Men in War Reviews
Couple of the men crack-up under the pressure, as someone always does in one of these films. There's a minefield to contend with, another stereo-type they have not forgot about. A lot of gutso hard-man talk, a lot of gunfire, explosions etc ...
Pork Chop Hill is the much better film concerning the Korean War.
As probably most already knew, real war is completely the opposite of what Hollywood's block busters make it out to be. In reality, large portion of War is battling against boredom and inconveniences due to lack of everyday commodities and only tiny fraction of time is spent in adrenaline pumping combat. In this sense Anthony Mann's realistic directing style pays homage to largely forgotten Korean conflict as it depicts war in most realistic way I have seen so far. This can be considered a good and bad thing as realistic approach to war does not in this instance transform into a thrilling movie experience.
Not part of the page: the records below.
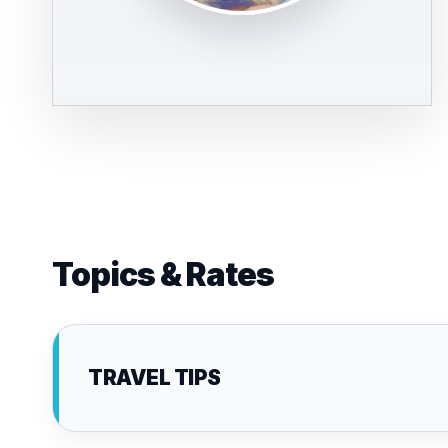
Topics & Rates
TRAVEL TIPS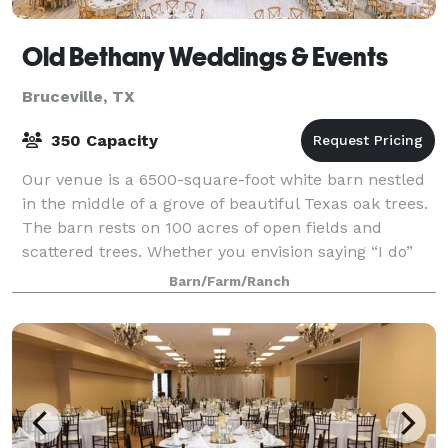
Old Bethany Weddings & Events
Bruceville, TX
350 Capacity
Our venue is a 6500-square-foot white barn nestled
in the middle of a grove of beautiful Texas oak trees.
The barn rests on 100 acres of open fields and
scattered trees. Whether you envision saying “I do”
outdoors in the fields or in the wo
Barn/Farm/Ranch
Men in War tells a straightforward story of Lt. Benson and the desperate situation his encircled platoon faces in Korean battle field. Exhausted and encircled, Benson and his platoon need to break through strong enemy defenses and capture a hill in order to reach friendly lines.
The story is simple and Robert Ryan as the lead actor fills the boots of lieutenant Benson well. Anthony Mann's great directing brings a sense of realism and intensity to each scene and makes it easy for viewer to immerse themselves in Korean conflict. These factors make Men in War technically a great and realistic war film, but with action scenes - as in reality - far and few between, there is no escaping the fact that Men in War is a somewhat tedious film. Now I can appreciate the realism and stunning shots Mann produced with the film, they are really fantastic, but cannot overlook the fact that the film failed to keep me interested in it due to slow pace and lack of action.